Exercise details
Please return every record below exactly as it stands.

Source data
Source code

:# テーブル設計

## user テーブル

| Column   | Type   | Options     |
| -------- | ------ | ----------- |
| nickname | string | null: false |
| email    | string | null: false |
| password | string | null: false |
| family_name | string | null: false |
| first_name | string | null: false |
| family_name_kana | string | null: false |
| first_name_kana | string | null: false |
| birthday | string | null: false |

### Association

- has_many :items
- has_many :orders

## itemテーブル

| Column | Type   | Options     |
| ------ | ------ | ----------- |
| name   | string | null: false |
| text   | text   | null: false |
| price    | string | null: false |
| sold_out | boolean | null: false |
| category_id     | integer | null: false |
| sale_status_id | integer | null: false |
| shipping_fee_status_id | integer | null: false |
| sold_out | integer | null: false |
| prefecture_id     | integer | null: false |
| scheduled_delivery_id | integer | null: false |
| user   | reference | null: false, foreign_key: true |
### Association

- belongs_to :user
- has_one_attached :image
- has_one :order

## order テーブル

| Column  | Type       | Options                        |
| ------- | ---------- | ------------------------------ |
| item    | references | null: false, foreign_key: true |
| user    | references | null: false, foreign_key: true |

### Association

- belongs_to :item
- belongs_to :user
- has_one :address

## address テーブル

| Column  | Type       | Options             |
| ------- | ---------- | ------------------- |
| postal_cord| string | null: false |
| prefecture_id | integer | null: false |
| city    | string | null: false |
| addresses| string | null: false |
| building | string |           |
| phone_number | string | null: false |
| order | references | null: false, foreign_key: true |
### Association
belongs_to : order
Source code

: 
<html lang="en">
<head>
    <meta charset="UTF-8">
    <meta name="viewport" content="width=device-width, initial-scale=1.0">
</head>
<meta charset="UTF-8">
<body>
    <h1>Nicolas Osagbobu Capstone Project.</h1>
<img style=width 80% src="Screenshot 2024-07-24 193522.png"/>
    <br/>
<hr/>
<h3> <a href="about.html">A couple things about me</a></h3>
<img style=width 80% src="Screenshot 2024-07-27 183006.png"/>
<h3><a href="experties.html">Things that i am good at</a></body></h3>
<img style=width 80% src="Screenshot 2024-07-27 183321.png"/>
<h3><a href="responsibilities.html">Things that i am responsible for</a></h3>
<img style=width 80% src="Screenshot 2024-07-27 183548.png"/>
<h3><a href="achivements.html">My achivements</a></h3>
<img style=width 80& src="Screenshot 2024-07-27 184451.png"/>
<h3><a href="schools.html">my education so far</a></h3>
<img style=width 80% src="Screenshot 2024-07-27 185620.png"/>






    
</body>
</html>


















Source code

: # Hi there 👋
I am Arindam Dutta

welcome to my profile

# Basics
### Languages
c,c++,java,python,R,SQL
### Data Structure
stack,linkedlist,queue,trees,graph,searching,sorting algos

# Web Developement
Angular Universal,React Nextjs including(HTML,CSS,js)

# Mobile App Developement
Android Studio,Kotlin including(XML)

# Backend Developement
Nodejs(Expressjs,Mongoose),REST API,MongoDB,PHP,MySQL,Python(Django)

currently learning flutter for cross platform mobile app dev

Response box
Source code

:# テーブル設計

## user テーブル

| Column   | Type   | Options     |
| -------- | ------ | ----------- |
| nickname | string | null: false |
| email    | string | null: false |
| password | string | null: false |
| family_name | string | null: false |
| first_name | string | null: false |
| family_name_kana | string | null: false |
| first_name_kana | string | null: false |
| birthday | string | null: false |

### Association

- has_many :items
- has_many :orders

## itemテーブル

| Column | Type   | Options     |
| ------ | ------ | ----------- |
| name   | string | null: false |
| text   | text   | null: false |
| price    | string | null: false |
| sold_out | boolean | null: false |
| category_id     | integer | null: false |
| sale_status_id | integer | null: false |
| shipping_fee_status_id | integer | null: false |
| sold_out | integer | null: false |
| prefecture_id     | integer | null: false |
| scheduled_delivery_id | integer | null: false |
| user   | reference | null: false, foreign_key: true |
### Association

- belongs_to :user
- has_one_attached :image
- has_one :order

## order テーブル

| Column  | Type       | Options                        |
| ------- | ---------- | ------------------------------ |
| item    | references | null: false, foreign_key: true |
| user    | references | null: false, foreign_key: true |

### Association

- belongs_to :item
- belongs_to :user
- has_one :address

## address テーブル

| Column  | Type       | Options             |
| ------- | ---------- | ------------------- |
| postal_cord| string | null: false |
| prefecture_id | integer | null: false |
| city    | string | null: false |
| addresses| string | null: false |
| building | string |           |
| phone_number | string | null: false |
| order | references | null: false, foreign_key: true |
### Association
belongs_to : order
Source code

: 
<html lang="en">
<head>
    <meta charset="UTF-8">
    <meta name="viewport" content="width=device-width, initial-scale=1.0">
</head>
<meta charset="UTF-8">
<body>
    <h1>Nicolas Osagbobu Capstone Project.</h1>
<img style=width 80% src="Screenshot 2024-07-24 193522.png"/>
    <br/>
<hr/>
<h3> <a href="about.html">A couple things about me</a></h3>
<img style=width 80% src="Screenshot 2024-07-27 183006.png"/>
<h3><a href="experties.html">Things that i am good at</a></body></h3>
<img style=width 80% src="Screenshot 2024-07-27 183321.png"/>
<h3><a href="responsibilities.html">Things that i am responsible for</a></h3>
<img style=width 80% src="Screenshot 2024-07-27 183548.png"/>
<h3><a href="achivements.html">My achivements</a></h3>
<img style=width 80& src="Screenshot 2024-07-27 184451.png"/>
<h3><a href="schools.html">my education so far</a></h3>
<img style=width 80% src="Screenshot 2024-07-27 185620.png"/>






    
</body>
</html>


















Source code

: # Hi there 👋
I am Arindam Dutta

welcome to my profile

# Basics
### Languages
c,c++,java,python,R,SQL
### Data Structure
stack,linkedlist,queue,trees,graph,searching,sorting algos

# Web Developement
Angular Universal,React Nextjs including(HTML,CSS,js)

# Mobile App Developement
Android Studio,Kotlin including(XML)

# Backend Developement
Nodejs(Expressjs,Mongoose),REST API,MongoDB,PHP,MySQL,Python(Django)

currently learning flutter for cross platform mobile app dev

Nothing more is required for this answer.